Now we come to Anxiety::

As predicted by the model, patients with generalized anxiety disorder have shown lower parasympathetically mediated HRV relative to controls during rest and during intense worry (Thayer, Friedman, & Borkovec, 1996). Lower overall and parasympathetically mediated HRV (aggregated across several tasks) have been observed in nonclinical panickers and blood phobics relative to controls (Friedman & Thayer, 1998a). Other manifestations of anxiety, such as trait anxiety (Fuller, 1992), social anxiety (Mezzacappa et al., 1997), and self-perceived stress induced anxiety (Sgoifo et al., 2003) have been associated with reduced resting parasympathetically mediated or overall HRV, suggesting the possibility that diminished autonomic flexibility may be an underlying causal factor.

It thus appears that in anxiety HRV is affected and is characterized by a simple low HRV value indicating lower emotional reactivity to external stress.

Now for depression (emphasis in article mine):

As with anxiety, it would be expected that diminished HRV would accompany depressive states given that a core feature of depression is the inability to generate appropriate positive and negative emotions . Consistent with this view, bereaved individuals and patients being treated for melancholic major depression with amitriptyline exhibited diminished resting parasympathetically mediated HRV, and patients with bibipolar depression showed reduced overall resting HRV . One study found decreased resting parasympathetically mediated HRV in depressed men, but increased HRV in depressed women . An inability to generate well-regulated autonomic responses to stress has been observed in depression, as those reporting greater depressive symptoms exhibited larger decreases from baseline in parasympathetically mediated HRV during a stressful speech task and smaller increases in parasympathetically mediated HRV during a cold pressor task , indicating a lessened capacity to regulate cardiac activity to meet the task demands. Resting overall and parasympathetically mediated HRV have interestingly been shown to increase with successful treatment of depression , suggesting that resting HRV is related to within-person variation in regulated emotional responding over time.

Exercise A:
List every parenthetical source citation, with its year, that appears in the text on heart rate variability in anxiety and depression.
Exercise B:
Extend the text on heart rate variability in anxiety and depression with new writing that picks up after its final sentence.

Extracted entries:
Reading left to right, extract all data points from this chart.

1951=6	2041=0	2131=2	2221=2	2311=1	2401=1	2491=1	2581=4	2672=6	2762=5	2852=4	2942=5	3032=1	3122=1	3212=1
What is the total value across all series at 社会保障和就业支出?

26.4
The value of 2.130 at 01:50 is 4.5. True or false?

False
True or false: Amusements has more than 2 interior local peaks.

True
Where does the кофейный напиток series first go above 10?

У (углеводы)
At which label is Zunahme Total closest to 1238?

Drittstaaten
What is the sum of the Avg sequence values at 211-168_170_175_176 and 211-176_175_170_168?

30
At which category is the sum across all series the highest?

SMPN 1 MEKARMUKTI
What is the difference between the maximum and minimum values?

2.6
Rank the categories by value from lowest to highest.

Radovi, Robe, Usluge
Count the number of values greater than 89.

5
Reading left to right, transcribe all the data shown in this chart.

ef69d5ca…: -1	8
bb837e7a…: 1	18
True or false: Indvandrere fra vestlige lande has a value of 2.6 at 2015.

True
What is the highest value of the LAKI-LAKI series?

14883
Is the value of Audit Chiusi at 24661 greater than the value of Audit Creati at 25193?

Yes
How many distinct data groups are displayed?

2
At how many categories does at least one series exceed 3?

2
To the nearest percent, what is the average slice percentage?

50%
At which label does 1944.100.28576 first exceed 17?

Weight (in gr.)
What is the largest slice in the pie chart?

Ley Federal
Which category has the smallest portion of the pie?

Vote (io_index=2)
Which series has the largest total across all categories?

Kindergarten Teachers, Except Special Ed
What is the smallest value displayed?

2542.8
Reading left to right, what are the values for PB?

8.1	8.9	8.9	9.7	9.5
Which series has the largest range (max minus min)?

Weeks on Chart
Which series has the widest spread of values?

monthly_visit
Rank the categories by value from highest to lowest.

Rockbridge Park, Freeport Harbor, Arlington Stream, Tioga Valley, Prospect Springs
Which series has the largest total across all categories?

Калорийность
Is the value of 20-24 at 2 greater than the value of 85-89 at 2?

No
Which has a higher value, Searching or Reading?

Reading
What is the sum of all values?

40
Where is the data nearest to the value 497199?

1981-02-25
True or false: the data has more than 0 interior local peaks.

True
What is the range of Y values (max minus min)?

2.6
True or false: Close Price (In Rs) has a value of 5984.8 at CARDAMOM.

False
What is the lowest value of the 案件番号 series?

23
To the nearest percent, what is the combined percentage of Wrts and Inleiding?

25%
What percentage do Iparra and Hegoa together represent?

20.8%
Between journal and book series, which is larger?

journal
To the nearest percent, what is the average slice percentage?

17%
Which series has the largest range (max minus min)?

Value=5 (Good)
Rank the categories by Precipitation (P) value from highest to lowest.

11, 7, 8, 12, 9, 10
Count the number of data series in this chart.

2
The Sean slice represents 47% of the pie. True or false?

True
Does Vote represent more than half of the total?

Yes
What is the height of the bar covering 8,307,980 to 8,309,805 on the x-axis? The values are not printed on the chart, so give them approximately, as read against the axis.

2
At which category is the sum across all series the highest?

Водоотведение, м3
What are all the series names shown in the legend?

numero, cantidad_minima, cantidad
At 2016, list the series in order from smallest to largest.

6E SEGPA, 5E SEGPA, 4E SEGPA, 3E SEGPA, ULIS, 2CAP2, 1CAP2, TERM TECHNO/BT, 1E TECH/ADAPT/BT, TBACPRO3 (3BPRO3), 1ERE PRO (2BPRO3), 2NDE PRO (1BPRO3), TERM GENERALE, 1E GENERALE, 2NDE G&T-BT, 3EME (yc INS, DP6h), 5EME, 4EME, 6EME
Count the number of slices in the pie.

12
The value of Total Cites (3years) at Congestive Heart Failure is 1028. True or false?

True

Written reply A:
- Thayer, Friedman, & Borkovec, 1996
- Friedman & Thayer, 1998a
- Fuller, 1992
- Mezzacappa et al., 1997
- Sgoifo et al., 2003

Written reply B:
What I would like to emphasize is that depression is a second type of dis-regulation of Heart rate. While HRV captures the first rate variance that is ANS mediated, the baseline (or average) of heart rate variance may differ between people and within-a-person over time. In Manic episodes (when all the world is friendly and everyone an angel), the HRV may be very great; while in depressive episodes HRV may revert to a very low baseline level. It is my contention that this baseline Heart rate variability and the ability of heart to keep the HRV suited to task demands may be disrupted in depressive people as the baseline HRV has shifted. That is the depressive person will have a lower resting HRV than controls and given a control task would be unable to modify its HRV appropriately to meet task demand. To put matters simply while HRV measures the variance and flexibility in Heart rate and emotional regulation in response to an external event and low levels means inability to deal with external stress; The depression is characterized by low mean or baseline heart rate variability per se. This I suspect may be due to the lowered baseline firing rate of sinoarterial node an may have nothing to do with CNS, but might be directly influenced by CNS.

Hence my contention that we may need other tricks like CBT, RET for suitably modifying HRV and letting the HRV have a stable value over a long time period. Biofeedback, which would just indicate the variability with respect to current baseline , and would not reflect the cumulative history of the baseline Heart rates may not be helpful in treating depression thus.

Would love to hear other comments/ opinions.